Чем, собственно, не нравился ДП? Никаких внятных причин не любить её у меня не было. Вернее, были, но всё какие-то мелкие. Да, официоз: "к тридцатилетию Победы". Да, музычка сильно отдавала банкетным залом. Но ничего плохого в этом не было: ну, банкет, "что плохого". Да, несмотря на "слёзы на глазах", песня была бравурной до тошноты, причём с какой-то проскальзывающей похабной ресторанной ноткой, но подобными хворями страдала вся советская эстрада. Да, песню крутили чаще, чем надо - но, опять же, из всего того, что крутили, она была далеко не худшей.

Сейчас говорят, что ДП была "гимном ветеранов". Не знаю, не знаю: я как-то не помню особой любви ветеранов - тех, которых помню - к этой песне. Они её считали новоделом и не любили. Но опять-таки, ни о чём дурном это ещё не говорит: понятно же, воевавшие люди предпочитали то, что пелось в сорок третьем году, тому, что было сочинено в семьдесят пятом. К тому же многие из этих стариков откровенно недолюбливали всё "брежневское" вообще (а уж брежневские звёзды все до единого считали личным оскорблением), так что эта неприязнь могла быть и наведённой внешними причинами.

Но нет, дело было не в этом, а в самой песне. Например, именно этот текст почему-то легче всего поддавался травестированию. Что-то в буквально взывало к тому, чтобы поменять несколько слов, кукарекнуть глупость, "пустить райкина". Причём поддавались на это вполне себе приличные люди: после "первых ста" даже серьёзных мужиков в костюмах при галстуках какой-то чёртик тянул за язык залепить что-то вроде "этот День Победы водкою пропах". "Тёмную ночь" пели нормально, "в тесной печурке огонь" - тоже не обезьянили (помнится, мой школьный приятель схлопотал от папы, человека интеллигентного и смирного, увесистый подзатыльник как раз за переиначенный вариант этой песни). А вот ДП… Нет, что-то в ней было не так. Но я не понимал, что именно.
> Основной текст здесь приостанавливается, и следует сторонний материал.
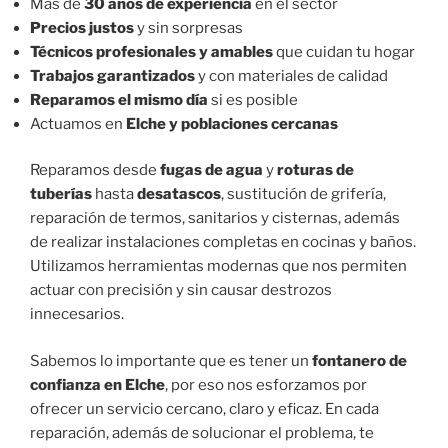
Más de
30 años de experiencia
en el sector
Precios justos
y sin sorpresas
Técnicos profesionales y amables
que cuidan tu hogar
Trabajos garantizados
y con materiales de calidad
Reparamos el mismo día
si es posible
Actuamos en
Elche y poblaciones cercanas
Reparamos desde
fugas de agua
y
roturas de
tuberías
hasta
desatascos
, sustitución de grifería,
reparación de termos, sanitarios y cisternas, además
de realizar instalaciones completas en cocinas y baños.
Utilizamos herramientas modernas que nos permiten
actuar con precisión y sin causar destrozos
innecesarios.
Sabemos lo importante que es tener un
fontanero de
confianza en Elche
, por eso nos esforzamos por
ofrecer un servicio cercano, claro y eficaz. En cada
reparación, además de solucionar el problema, te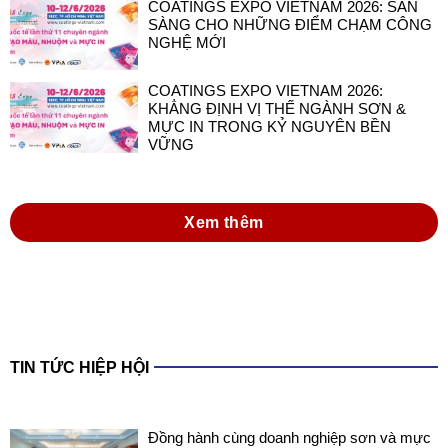
COATINGS EXPO VIETNAM 2026: SẴN
SÀNG CHO NHỮNG ĐIỂM CHẠM CÔNG
NGHỆ MỚI
COATINGS EXPO VIETNAM 2026:
KHẲNG ĐỊNH VỊ THẾ NGÀNH SƠN &
MỰC IN TRONG KỶ NGUYÊN BỀN
VỮNG
Xem thêm
TIN TỨC HIỆP HỘI
Đồng hành cùng doanh nghiệp sơn và mực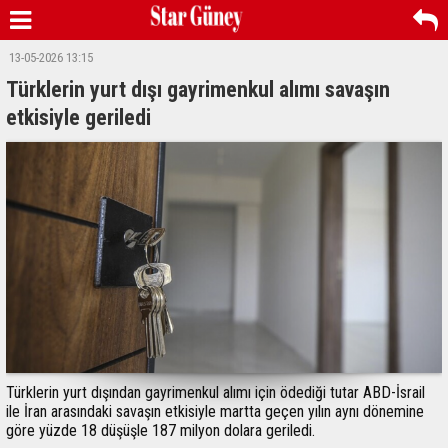
13-05-2026 13:15
Türklerin yurt dışı gayrimenkul alımı savaşın
etkisiyle geriledi
Türklerin yurt dışından gayrimenkul alımı için ödediği tutar ABD-İsrail
ile İran arasındaki savaşın etkisiyle martta geçen yılın aynı dönemine
göre yüzde 18 düşüşle 187 milyon dolara geriledi.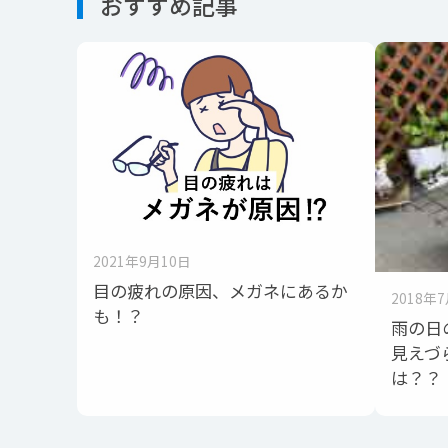
おすすめ記事
2021年9月10日
目の疲れの原因、メガネにあるか
2018年
も！？
雨の日
見えづ
は？？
Существовал, однако же, слой людей, к которым эта песня как-то очень подходила эстетически: такие боровякастые дядечки-солидолы, занимающиеся чем-то советски-серьёзным: сейчас такие подались в "крепкие хозяйственники". Тогда у них, впрочем, тоже откуда-то "всё было": машины, дачи, доступ в распределители и знакомства в магазинах. Многие по возрасту могли бы воевать, но не воевали, зато любили охоту и рыбалку. Их дети обозначали своих пап словечком "папулька", а то и "папулькинд". Мне в слове "папулька" всегда слышалась какая-то "пиписька": толстая такая, сарделистая.